Members’ contributions are considered the lifeblood of the SSS, accounting for about 80 percent of total agency revenues, while the remaining 20 percent comes from earnings generated from SSS investments. As of May 2021, SSS has about 40.52 million members. More than 30 million are employed members, while 3.36 million are self-employed, and 5.07 million are voluntary members.
A significant aspect of the pension fund’s operations is its ability to boost members’ benefits, which, in turn, depends on how well the SSS manages the four components of the agency’s finances, namely, contribution collections and investment income for the revenues side, and benefit payments and operating expenses for the expenditures side.
In 2021, SSS registered earnings of P28 billion from its operations, with contributions and investment income exceeding benefit payments and operating expenses. In its 2021 unaudited financial statement, its cash inflows of P262 billion surpassed its cash outflows of P234 billion. In the last six years, SSS recorded cumulative earnings of P202 billion, even with a record-breaking P1.1 trillion benefit payments and P254 billion loan releases to its members and pensioners.
Last week, Sen. Francis Tolentino alarmed the pension fund’s 40 million members after he called for a Senate probe into the “massive net losses” in the finances of the Social Security System amounting to P843.9 billion. The reported huge net loss of the SSS prompted Tolentino to file Senate Resolution No. 1006, which urged the Senate committee on government corporations and public enterprises to investigate the state-run pension fund “to ensure its financial viability and capacity to carry out its fiduciary responsibilities to the general public.”
“The effect of the aforementioned reported losses should be scrutinized for the purpose of crafting laws and regulations that would provide further security to the agency’s long-term financial standing,” Tolentino said.

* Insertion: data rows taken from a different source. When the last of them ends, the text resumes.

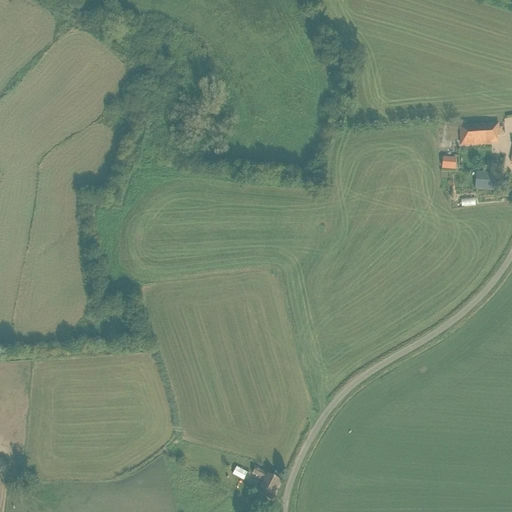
[(462,145),(491,143),(491,137),(499,136),(498,123),(460,126),(461,138),(462,145)]
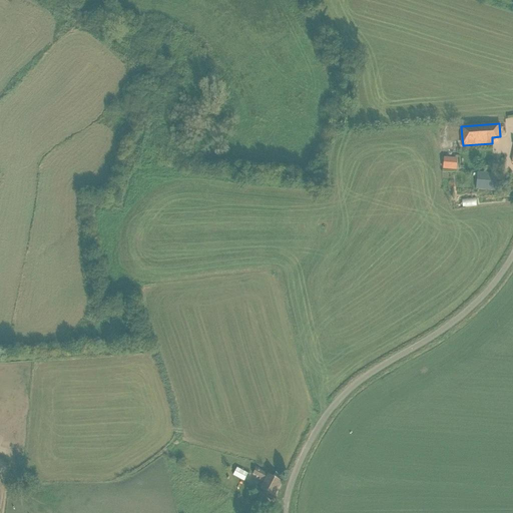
[(456,159),(443,158),(442,169),(456,170),(456,159)]
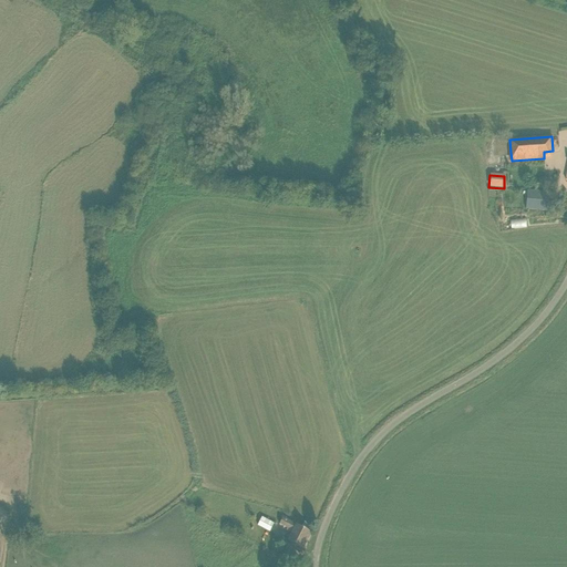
[(554,212),(555,194),(527,192),(526,209),(554,212)]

Social Security System President and CEO Michael G. Regino, however, clarified in media releases that the net loss of P843.9 billion shown in its unaudited financial statements for 2021 is a result of a change in accounting standard brought by Philippine Financial Reporting Standards (PFRS) 4. “We want to clarify that the increase in policy reserves is not actual cash that went out of the fund in 2021. These are simply estimates of the required reserves to fund future benefit claims,” Regino said.
“This increase in net loss from the previous year is due to the recognition of the Margin for Adverse Deviation [MfAD] in our policy reserves. MfAD serves as a buffer for conservatism, which we have considered in our financial statements beginning 2021,” Regino explained. “These future liabilities need to be recognized now as these provide us an accurate view of our long-term financial standing, which serves as our guide, as well as for the government in ensuring that we will be able to continuously serve our current and future members and their beneficiaries.” (Read, “SSS clarifies net loss in unaudited 2021 FS; pension fund gains P28B,” in the BusinessMirror, May 16, 2022).

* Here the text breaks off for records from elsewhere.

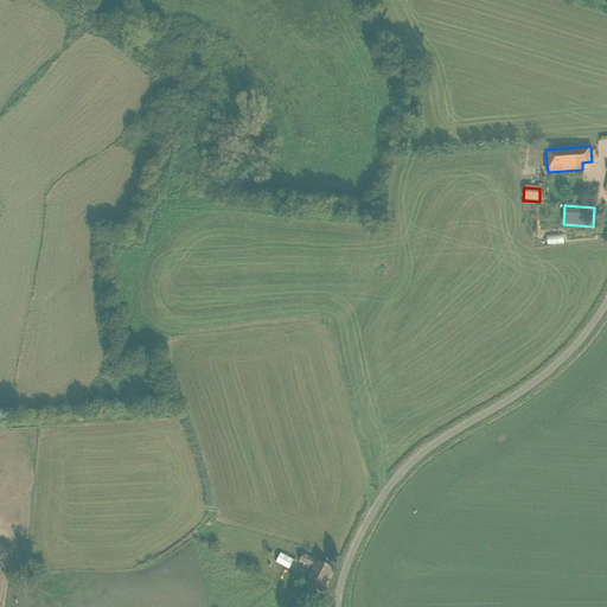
[(288,569),(293,561),(270,550),(266,558),(288,569)]
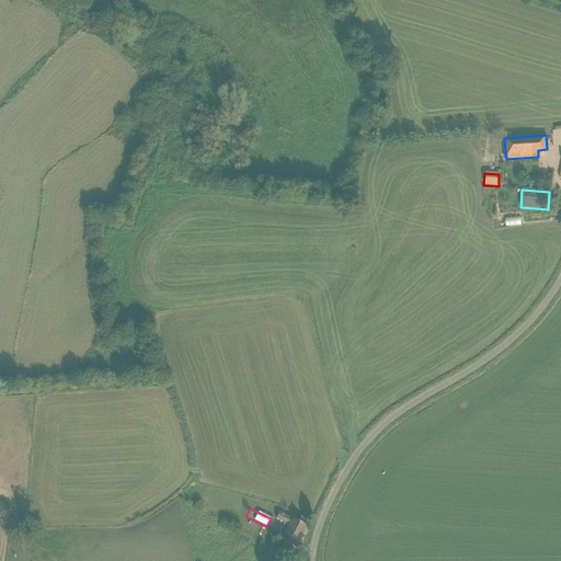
[(299,544),(308,528),(279,513),(276,518),(289,526),(284,535),(299,544)]
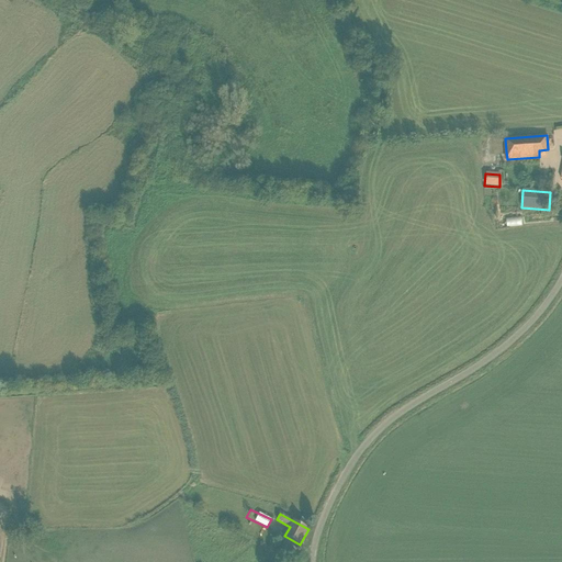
All buildings are outlined.
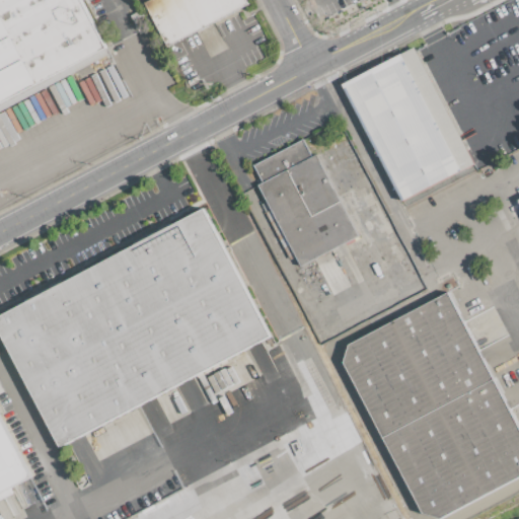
[(0,102),(0,0),(80,0),(105,48),(0,102)]
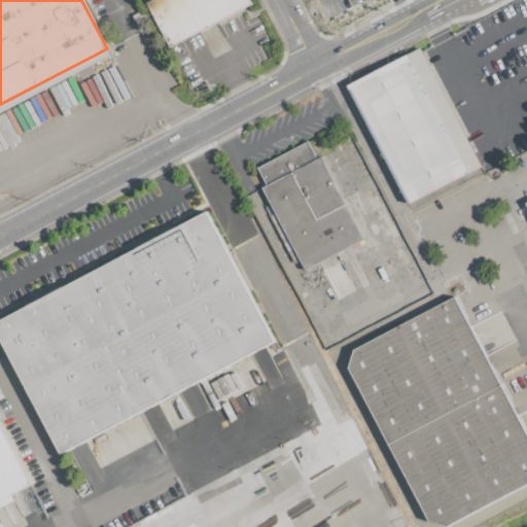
[(169,45),(145,0),(249,0),(251,3),(169,45)]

Regino said the SSS is always open to dialogues with policymakers, which can be a platform to help the pension fund’s stakeholders understand the current accounting standard it follows for the reporting of its financial performance.
Members of Congress have the power to investigate issues that may require legislation in the future. Senator Tolentino may have suspected something is wrong when he saw the term “net loss” and the amount of “P843.9 billion” in the SSS 2021 unaudited financial statements. But, in the age of instant communication, a phone call, text message or e-mail would have sufficed to clarify the issue.
The senator’s call for a probe has unduly alarmed millions of SSS members, who started airing their fears on social media that the pension fund’s “huge losses” may prevent the SSS from providing social protection to its 40 million members; that their contributions are going down the drain. This is not the way to help the SSS expand membership and optimize members’ benefits.